While the interprofessional healthcare team has been found to be key in deprescribing, pharmacists’ roles in this process, as identified by physicians and nurses, are crucial to the success of this collaborative effort to reduce potential adverse drug events [
13,
14,
15]. In a cross-sectional survey of 307 RNs by Ailabouni et al., 2019 “67.4 percent of the nurses agreed or strongly agreed that deprescribing implemented with the help of a clinical pharmacist would be beneficial” to the patients (p. 13) [
19]. Similarly, in focus groups with physicians, nurses, and pharmacists, pharmacists were seen as crucial in reducing potential harms caused by medications [
20]. Furthermore, a general practitioner surveyed by Gerlach et al.2020 noted the importance of pharmacists to the deprescribing process [
12]. He stated that while he holds ultimate responsibility for deprescribing, he “need[s] the pharmacist to be a second line” (p. 5) of defense and speak up when he makes a mistake that might cause patient harm [
12].
Reducing potential harm and improving patient outcomes, motivating factors for deprescribing identified in this study, can be successfully accomplished via interprofessional teamwork/collaboration [
21]. The HPSs highlighted the importance of improving patient outcomes through a collaborative effort to deprescribe, which aligns with published literature [
22]. In a randomized controlled trial, Balsom et al. found that patient outcomes could improve and potential harms could decrease when an interprofessional team, including the pharmacist, physician, nurses, patient, and family, collaborated to deprescribe medications [
22]. Likewise, in a preliminary prospective observational study of older patients and their drug intake, interprofessional teamwork to deprescribe was found to “improve the risk/benefit ratio” of those patients’ therapies (p.
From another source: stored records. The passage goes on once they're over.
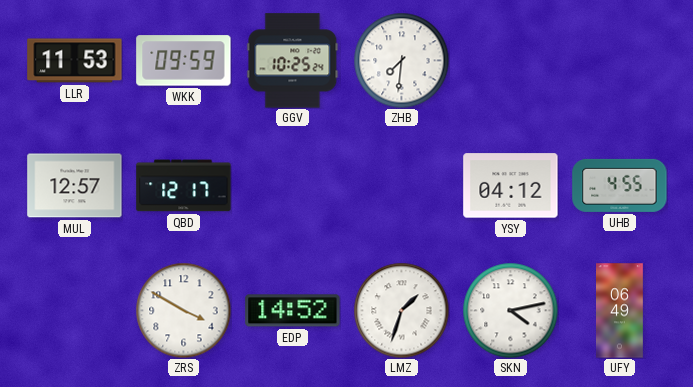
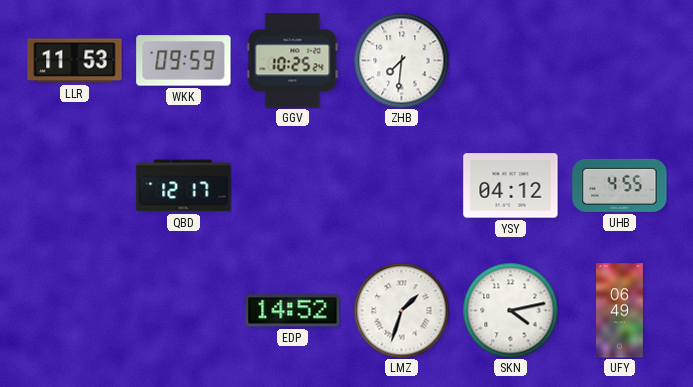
MUL: 12:57 -> none
ZRS: 3:50 -> none
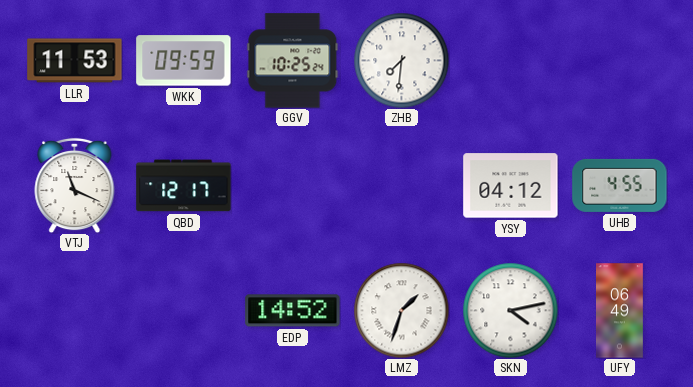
VTJ: none -> 11:19
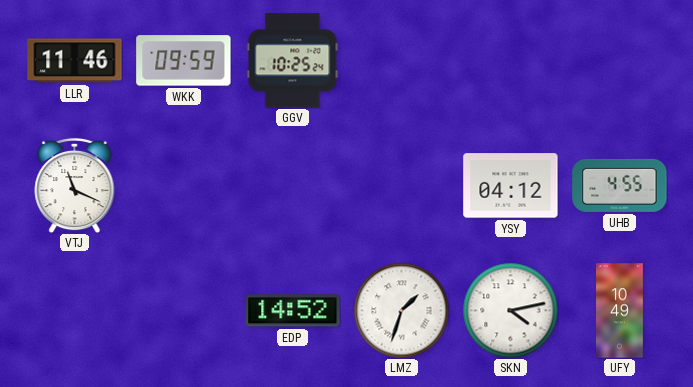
LLR: 11:53 -> 11:46
ZHB: 7:31 -> none
QBD: 12:17 -> none
UFY: 06:49 -> 10:49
A257) [
23]. Finally, during focus groups with physicians, nurses, and pharmacists, all confirmed the necessity of teamwork to improve patient outcomes when deprescribing [
20].
Strength, Limitations, and Future Research
This study highlights the evidence-based approach to conducting qualitative research. It demonstrates the utility of focus groups in uncovering HPS perspectives on deprescribing, based on the training they have received at this point in their studies. Additionally, these reflections may serve as a guiding viewpoint in future formation of interprofessional collaborations to address deprescribing and improve the respective curricula. Although the opinions of those who participated in the focus groups may not be generalizable to other states or regions, this research provides a vehicle for developing the appropriate interprofessional approaches to better prepare HPS to act on deprescribing while in practice. One limitation is that, due to the self-professed lack of education about deprescribing indicated by some students, the students’ understanding of the concept and process of deprescribing may not have been at the appropriate competence level for an in-depth discussion. That said, the lack of education surrounding deprescribing is an important finding to report.